SEND THEM TO SKI SCHOOL!!!
Seriously! This is by far the best way to teach someone how to ski. WHAT? I’m sure that right now you have a million things running through your head right now like “well they don’t understand how good I am” “ski school is too expensive” or my favorite “I’m a beginner too so why send my kids to ski school if we’re working on the same thing anyway”. Well, let me explain why we feel that the best way to get someone skiing (and keep them skiing) is ski school.
1. Even if parents are great skiers and have skied their whole lives, they probably don’t have the skills that they would need to effectively teach the correct mechanics of skiing. Prime example: I’m always amazed when I see great skiers who ski double blacks trying to teach their friends how to ski. It’s usually some version of “this is how you stop…now follow me” as they dart through the trees. I’m sure you can envision the disaster in your heads. Unfortunately, the skills that you use as an expert skier and the skills that a beginner needs are far removed. Remember that most skiing starts with a wedge-stop approach and there are several steps between that and parallel, straight ski, stopping.
2. Ski School is expensive, but well worth the investment. Plan on spending $100-$150+ for a full day of kids ski lessons. Multiply that by a few kids and a few days and that’s a huge chunk of change. At this point, you’re probably seriously considering teaching your kids yourself or just bagging the whole idea and heading to the Magic Kingdom. Hang in there – it’s so worth it. The first few times a kid skis can be a little disappointing as it’s not uncommon for it to take kids a few days to learn how to stop and turn on even the most gentle slope. However, as you stick with it, year after year, their skills skyrocket and the time needed in lessons goes drastically down.

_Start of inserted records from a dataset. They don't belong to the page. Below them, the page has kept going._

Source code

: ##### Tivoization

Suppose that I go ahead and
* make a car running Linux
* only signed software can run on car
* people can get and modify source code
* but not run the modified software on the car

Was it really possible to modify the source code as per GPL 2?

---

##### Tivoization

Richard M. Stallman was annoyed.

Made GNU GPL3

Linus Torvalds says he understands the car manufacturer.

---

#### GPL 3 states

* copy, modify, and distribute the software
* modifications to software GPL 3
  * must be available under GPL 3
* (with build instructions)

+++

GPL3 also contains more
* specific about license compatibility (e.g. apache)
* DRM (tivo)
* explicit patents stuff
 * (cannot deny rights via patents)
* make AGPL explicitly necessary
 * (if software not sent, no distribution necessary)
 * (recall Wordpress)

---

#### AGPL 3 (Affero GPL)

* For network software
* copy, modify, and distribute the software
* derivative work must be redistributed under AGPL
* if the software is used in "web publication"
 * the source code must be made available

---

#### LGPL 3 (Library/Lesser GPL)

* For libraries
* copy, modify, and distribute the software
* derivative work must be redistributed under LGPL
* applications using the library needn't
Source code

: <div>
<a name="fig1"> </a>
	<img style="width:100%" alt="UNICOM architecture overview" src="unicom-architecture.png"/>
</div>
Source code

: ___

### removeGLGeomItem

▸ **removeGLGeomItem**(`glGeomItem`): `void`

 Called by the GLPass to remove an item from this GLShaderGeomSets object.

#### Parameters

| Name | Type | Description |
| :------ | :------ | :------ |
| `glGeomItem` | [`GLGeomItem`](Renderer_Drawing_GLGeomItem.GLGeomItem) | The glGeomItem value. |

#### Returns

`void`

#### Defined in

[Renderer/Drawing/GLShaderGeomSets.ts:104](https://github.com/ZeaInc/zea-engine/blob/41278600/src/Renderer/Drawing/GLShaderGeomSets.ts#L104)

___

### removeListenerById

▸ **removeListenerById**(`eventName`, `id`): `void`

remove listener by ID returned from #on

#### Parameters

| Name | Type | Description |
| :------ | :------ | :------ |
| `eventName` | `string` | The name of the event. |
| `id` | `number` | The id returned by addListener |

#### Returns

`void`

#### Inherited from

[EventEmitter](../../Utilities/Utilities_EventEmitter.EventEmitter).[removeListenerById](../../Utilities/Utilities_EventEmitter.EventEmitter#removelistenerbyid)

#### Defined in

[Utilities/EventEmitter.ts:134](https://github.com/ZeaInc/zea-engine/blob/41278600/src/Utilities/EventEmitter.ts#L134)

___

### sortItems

If you’re like us, you probably want to be able to ski with your family for years to come. Ski school will start you off on the right foot so that you learn correctly (and with less chance of injury) and are more likely to progress to the level that you would like.
3. One lesson’s not going to cut it. This is one my Dad taught me growing up (which my brother and I hated him for). Every year, my Dad would require that our first few days of skiing every year were spent in ski school. That way, we didn’t start off the year sloppy, but rather solidified the fundamentals and advanced to the next level. Also, remember that one day of lesson will get you barely able to navigate the bunny hill by yourself – if you’re lucky. Plan on at least a few days a year.
4. Make sure that they are ready to ski before beginning lessons. This is one of the biggest mistakes I saw parents making as I was teaching skiing (typically just a problem with younger kids). Putting a child who is not ready or willing to ski is a waste of money – plain and simple (or just really expensive daycare). Most ski schools don’t start group lessons until around age 4, which is typically a good starting point. However, here are a few more points to check your childs readiness. Is your child okay being apart from you for most of the day? Can they communicate how they feel to another adult? Do they want to ski? Are they comfortable in a group environment with other children their age? If you answered yes to these questions, your child is probably ready for ski school. If not, it might be a good time to reevaluate if skiing is right for them at this time.
Skiing is great. We believe that it’s one of the best things that a family can do together, but you have to do it right. We see plenty of people trying to teach their kids to ski who end up in the lodge in tears by the end of the day. Or worse, in the ER. There is also a big push lately to get a ski harness or a ski leash, tie the kids up and head down the hill with them. While this can be a great tool when used correctly, 90% of the time we see kids racing down the mountain, pulling their parents, like some weird version of dog sledding. Because they are so incorrectly used and often lead to children not developing the vital balance they need to ski, we would not encourage using these in place of lessons.
Don’t worry, we know that there plenty of success stories of people who learned to ski without attending ski school. We also know of many examples of individuals or families who’ve dropped the sport all together because of inadequate instruction. If you have questions, shoot us an email! You decide what will work best for you.
Oh, and in case you’re wondering, these are not just random rantings. Both of us have taught skiing at resorts with several years of teaching experience between us, attended several Professional Ski Instructor Association (PSIA) trainings and Jessica has been PSIA certified.